Even though Jeff’s nearly two-year-long tour had ended fourteen months before, the downtime since had hardly been stress free. Although it wasn’t a runaway commercial hit, his first album, Grace, had established him as a formidable new talent in rock, an oldfangled haunted romantic who wore his heart on both sleeves yet wasn’t afraid to thrash away as if he were a bratty punk rocker. With its overspill of emotion and passion, the album set him apart from most of his Lollapalooza-era peers, as did the pensive eyes and gaunt cheekbones that had launched numerous Web sites and a reputation (one Jeff mostly loathed) as a dreamboat. Still, the making of Jeff’s second album—the one his label, Columbia, was so eager to see completed and released in order to capitalize on that rising reputation—was starting to feel like an endless round of jams, fruitless recording sessions, problems with band members, and instruments being hauled from one subterranean practice room to another back in New York. For any number of reasons, the gears seemed to be stuck; the wheels of the Jeff Buckley machine weren’t rolling.
* * * * * * * * *
TASK LIST -
1. According to the passage about Jeff Buckley, which label was eager to see his second album finished and released?
2. Render this sentence from the Jeff Buckley passage in Spanish: "For any number of reasons, the gears seemed to be stuck; the wheels of the Jeff Buckley machine weren't rolling."
3. Carry the Jeff Buckley passage forward from its final sentence.
The data that follows has no connection to the Jeff Buckley passage.

SOURCE DATA -
* * * * * * * * *
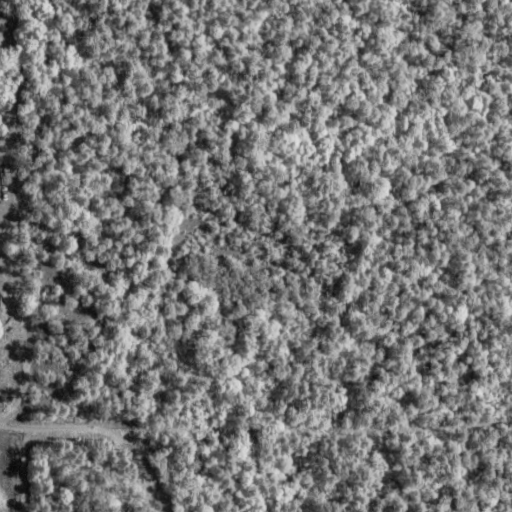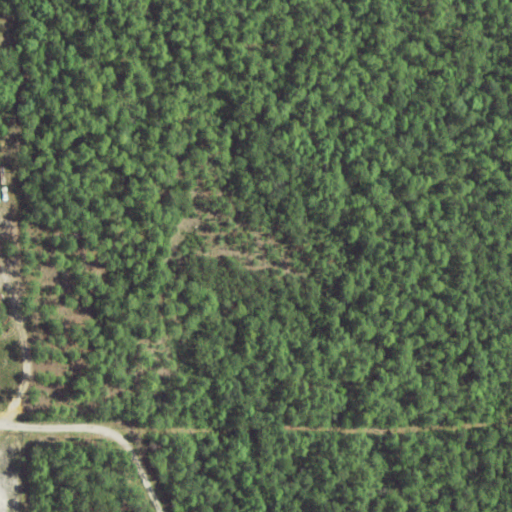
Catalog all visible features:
building: (77, 237)
road: (103, 427)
* * * * * * * * *
RESPONSES PER TASK -
1. Columbia

2. Por un sinnúmero de razones, los engranajes parecían estar atascados; las ruedas de la máquina de Jeff Buckley no giraban.

3.
Ever since Bowen had driven into Memphis yesterday morning, he had been concerned about his friend’s—and employer’s—mental state, as had others back in New York, where Jeff had been living for most of the past five and a half years. Jeff had always been slight of build and only about 5 feet 7 inches, still the skinny kid from Orange County, but he had lately begun to look a bit drawn and thin. His mood shifts, which had always been pronounced, had become more manic and erratic, with highs and lows even more drastic than before. Jeff’s behavior during the last twenty-four hours hadn’t eased Bowen’s mind. Why was Jeff so insistent on buying that decrepit old car, the one that wasn’t even for sale? What was he doing in that bathtub last night, the red ink dribbling down his chin?

As the sun began to set on this Thursday evening, though, matters overall appeared to be on track. Jeff’s band, including his third drummer in eighteen months, was scheduled to arrive at the airport in about two hours, and as soon as possible—maybe even the following day—they would begin rehearsing the new songs Jeff planned to record for the second album. His producer would be flying into town on June 23. Jeff seemed pleased with his new material. After nearly two years of gestation and false starts, he had told his musicians, business executives, and friends that he was finally ready to nail the album. He had sent his band a tape of his new songs only seven days before, but that was typical; Jeff seemed to do everything, including create music, at the last possible moment.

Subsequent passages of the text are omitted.